As far as the importance of the look and feel of a submit button, I call 100% bullshit. There's no harm in showing users a form that looks like a form, in whatever archaic browser they happen to be using. Oh, and BTW -- good luck making that submit button work as well as a native one in all browsers you need to support. Really, I should bill my clients $400.00 for a submit button that is yellow with shadows? Get real, or offer me a job.

Comments

Oh lord yes. I've had a

Oh lord yes. I've had a number of projects recently where the (nonprofit no less) clients cared MUCH less about whether anything on their site actually worked than that the color of that gradient on the background of Fred's testimonial (not Louie's testimonial, but Fred's) should be a little more - oh - gee, I don't know, more lemony looking -

On one of these projects the usability became so bad that when they were finished the users refused to actually use the site -- this was after a year of continual changes to the look of the site.

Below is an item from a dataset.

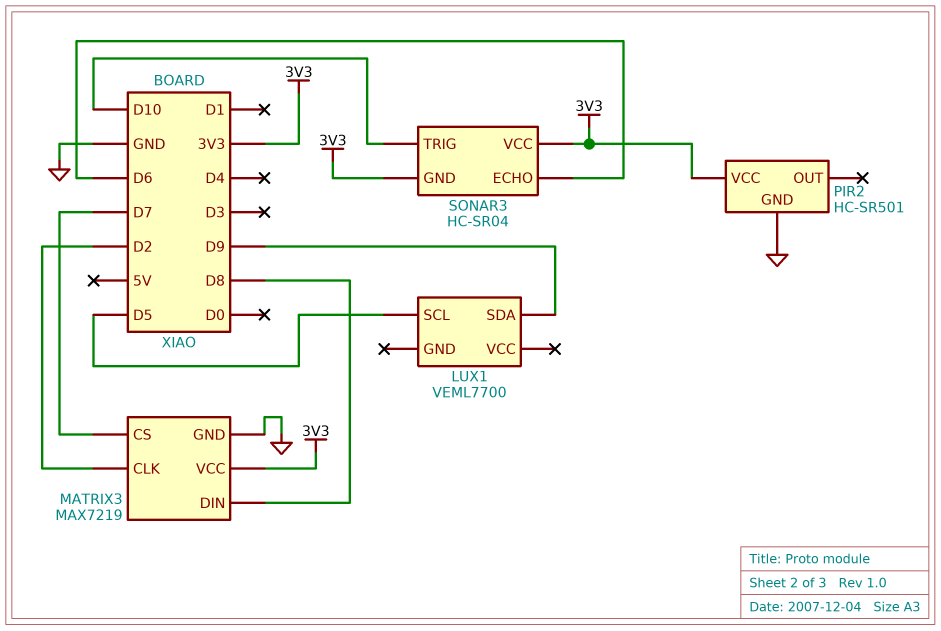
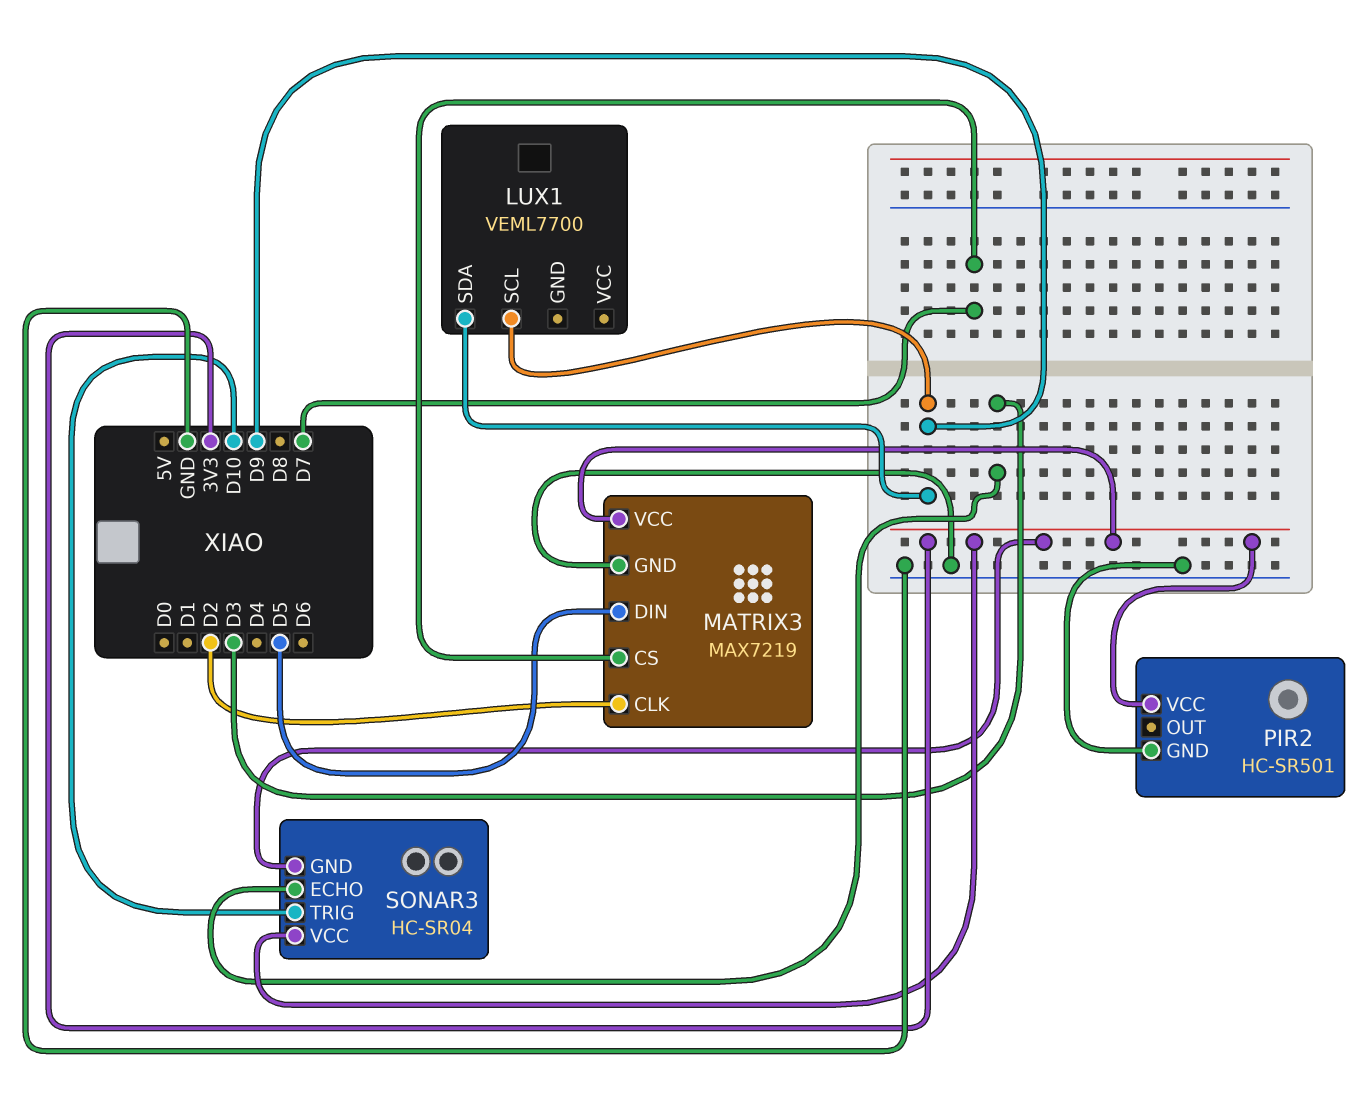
LUX1 pin SCL: D5 -> D9
MATRIX3 pin DIN: D8 -> D5
SONAR3 pin ECHO: D6 -> D3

The other thing I've really come to wonder about is why so many clients HATE white space. Like if something is white they're not getting their money's worth.

I'd forgotten 'Lipstick on a

I'd forgotten 'Lipstick on a pig', the rather baser 'Gilding a turd' finding favour locally.

Couldn't agree more with the article. I'm currently working on a project that's been all form and no function, the only saving grace being that since no-ones discussed it the site will work the way I think it should.

I couldn't agree more. This

I couldn't agree more. This is why I approach my projects from the needs assessment, project requirements, technical spec direction and then implement the aesthetic on top of the system that best meets the clients criteria instead of one that looks like XYZ.com or some unrelated design dreamed up for a non existent web site beforehand. Good design compliments function and reduces complexity imo.

i had to guess the captcha 4 times before getting it right. Mollom or a real TTF font would help.